EXERCISE:
From the listing that follows, reproduce only the lines from the one holding "fx_px: 1735" through the one holding "f_number: 1.8", both included, with no pictures.

SOURCE MATERIAL:

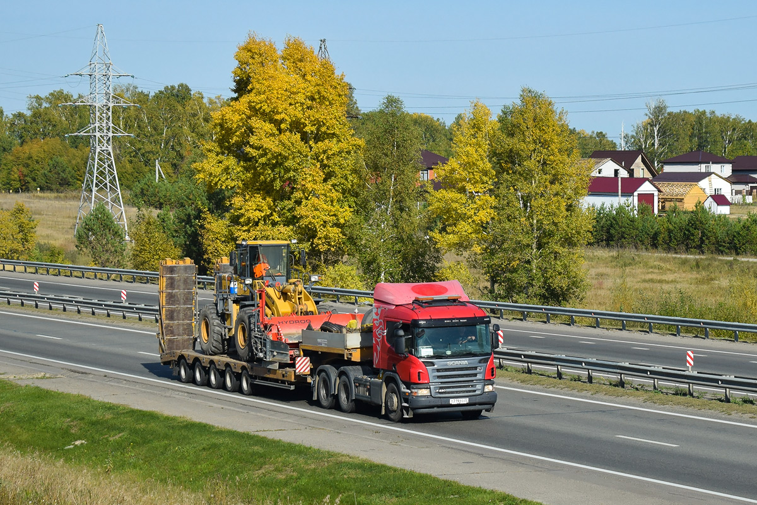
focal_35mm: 82
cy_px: 252
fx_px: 1735
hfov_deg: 24.6
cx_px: 378
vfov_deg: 16.6
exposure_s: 1/1250
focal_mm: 55
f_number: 5.6
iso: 200
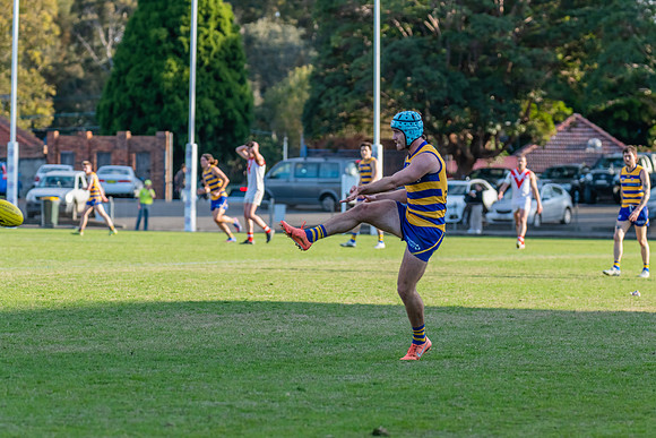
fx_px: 4122
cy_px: 236
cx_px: 353
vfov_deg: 6.1
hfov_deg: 9.1
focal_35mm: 226
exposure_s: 1/1600
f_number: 5
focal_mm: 210
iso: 800
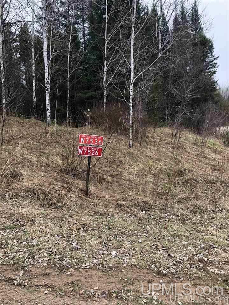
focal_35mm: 28
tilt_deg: -3.8
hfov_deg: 49.7
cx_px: 114
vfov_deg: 63.4
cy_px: 152
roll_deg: -0.8
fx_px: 247
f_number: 1.8
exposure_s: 1/120
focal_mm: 3.99
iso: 20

WORKED SOLUTION:
fx_px: 1735
hfov_deg: 24.6
cx_px: 378
vfov_deg: 16.6
exposure_s: 1/1250
focal_mm: 55
f_number: 5.6
iso: 200
fx_px: 4122
cy_px: 236
cx_px: 353
vfov_deg: 6.1
hfov_deg: 9.1
focal_35mm: 226
exposure_s: 1/1600
f_number: 5
focal_mm: 210
iso: 800
focal_35mm: 28
tilt_deg: -3.8
hfov_deg: 49.7
cx_px: 114
vfov_deg: 63.4
cy_px: 152
roll_deg: -0.8
fx_px: 247
f_number: 1.8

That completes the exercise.